Ich denke hier sollte man in der Tat nicht zu voreilig handeln, denn der EuGH kann dieses Urteil meines Wissens immer noch kippen!

Hallo,

ich sehe da keine wirkliche Rechtsklarheit. Sicherlich wird mit dem Urteil die faktische Anonymisierung wieder eingeführt und vielen erst mal das Leben erleichtert.

Aber diese Entscheidung fordert folgenden Disput heraus:
Anonyme Daten fallen nicht unter die DSGVO, das heißt, ich kann sie behandeln wie Kochrezepte und sie auf meiner Webseite veröffentlichen. Wenn diese Daten aber nun von einem Dritten (der meine Webseite liest) re-identifiziert werden können, habe ich ihm faktisch personenbezogene Daten bereitgestellt.

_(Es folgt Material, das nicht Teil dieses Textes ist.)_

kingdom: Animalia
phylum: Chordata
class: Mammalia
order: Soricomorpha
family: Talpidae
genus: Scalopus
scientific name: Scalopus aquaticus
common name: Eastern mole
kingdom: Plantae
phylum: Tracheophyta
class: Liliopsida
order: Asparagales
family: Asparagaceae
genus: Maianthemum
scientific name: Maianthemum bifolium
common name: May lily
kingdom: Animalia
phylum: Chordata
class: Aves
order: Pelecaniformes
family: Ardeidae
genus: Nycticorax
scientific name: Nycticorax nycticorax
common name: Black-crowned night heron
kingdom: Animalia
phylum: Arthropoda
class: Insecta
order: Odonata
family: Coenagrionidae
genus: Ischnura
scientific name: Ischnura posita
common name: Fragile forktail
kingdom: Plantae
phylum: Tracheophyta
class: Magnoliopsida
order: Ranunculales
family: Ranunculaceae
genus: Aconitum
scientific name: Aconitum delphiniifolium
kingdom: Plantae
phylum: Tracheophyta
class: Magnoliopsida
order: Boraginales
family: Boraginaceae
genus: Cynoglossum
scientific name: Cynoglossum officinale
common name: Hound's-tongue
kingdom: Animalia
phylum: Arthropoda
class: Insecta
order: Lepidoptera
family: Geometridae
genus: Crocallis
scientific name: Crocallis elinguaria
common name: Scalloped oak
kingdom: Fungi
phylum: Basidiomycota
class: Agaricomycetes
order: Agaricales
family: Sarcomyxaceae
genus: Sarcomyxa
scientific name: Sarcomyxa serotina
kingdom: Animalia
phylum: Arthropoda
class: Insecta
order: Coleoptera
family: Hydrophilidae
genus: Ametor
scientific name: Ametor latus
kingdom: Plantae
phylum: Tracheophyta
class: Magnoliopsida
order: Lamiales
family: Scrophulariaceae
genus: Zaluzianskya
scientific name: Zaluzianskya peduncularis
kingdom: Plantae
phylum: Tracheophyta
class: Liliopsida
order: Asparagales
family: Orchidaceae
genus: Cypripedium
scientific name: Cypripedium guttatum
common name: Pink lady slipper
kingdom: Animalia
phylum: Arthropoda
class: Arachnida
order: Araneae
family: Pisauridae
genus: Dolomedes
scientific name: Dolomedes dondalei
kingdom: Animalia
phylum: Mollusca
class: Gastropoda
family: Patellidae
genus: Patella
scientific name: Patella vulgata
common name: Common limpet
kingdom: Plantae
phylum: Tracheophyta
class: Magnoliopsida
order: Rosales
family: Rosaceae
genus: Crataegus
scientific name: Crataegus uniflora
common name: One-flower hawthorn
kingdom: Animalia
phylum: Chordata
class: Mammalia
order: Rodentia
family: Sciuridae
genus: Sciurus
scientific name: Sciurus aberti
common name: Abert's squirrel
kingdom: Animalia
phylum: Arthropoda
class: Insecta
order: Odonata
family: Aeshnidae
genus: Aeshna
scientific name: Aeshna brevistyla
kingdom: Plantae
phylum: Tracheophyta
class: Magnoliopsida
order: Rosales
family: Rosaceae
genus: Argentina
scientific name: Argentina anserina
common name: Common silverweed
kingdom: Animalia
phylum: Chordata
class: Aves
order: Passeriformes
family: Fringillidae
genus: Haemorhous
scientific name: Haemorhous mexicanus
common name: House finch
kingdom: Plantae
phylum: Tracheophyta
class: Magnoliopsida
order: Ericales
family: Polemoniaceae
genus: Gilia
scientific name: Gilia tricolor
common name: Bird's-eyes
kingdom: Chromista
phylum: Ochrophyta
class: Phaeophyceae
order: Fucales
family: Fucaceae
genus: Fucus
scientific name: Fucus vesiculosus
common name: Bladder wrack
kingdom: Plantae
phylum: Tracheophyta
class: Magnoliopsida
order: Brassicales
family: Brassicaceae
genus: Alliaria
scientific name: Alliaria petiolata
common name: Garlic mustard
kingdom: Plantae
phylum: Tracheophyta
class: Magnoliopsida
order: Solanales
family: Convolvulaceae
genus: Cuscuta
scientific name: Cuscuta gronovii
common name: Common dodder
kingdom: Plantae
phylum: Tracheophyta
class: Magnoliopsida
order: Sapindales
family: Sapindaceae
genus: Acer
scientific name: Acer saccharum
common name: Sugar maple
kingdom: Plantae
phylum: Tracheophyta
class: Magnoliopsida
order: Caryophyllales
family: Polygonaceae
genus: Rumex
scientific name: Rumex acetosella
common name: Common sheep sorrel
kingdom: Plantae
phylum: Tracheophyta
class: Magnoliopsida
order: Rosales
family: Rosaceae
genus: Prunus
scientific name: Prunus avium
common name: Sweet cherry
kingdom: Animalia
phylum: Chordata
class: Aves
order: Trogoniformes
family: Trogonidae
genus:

Muss ich fortan als DSB hinter allen Daten im Betrieb her sein, nicht nur den personenbezogenen Daten?

Grüße TlC

Wenn die Daten (relativ leicht) von irgendjemandem reidentifiziert werden können, dann sind sie ja gerade NICHT anonym. Wie gesagt: nicht zu schnell das Schild “anonym” anheften. Da muss man genau prüfen, wer ggf. wie leicht eine Re-Identifizierung machen könnte.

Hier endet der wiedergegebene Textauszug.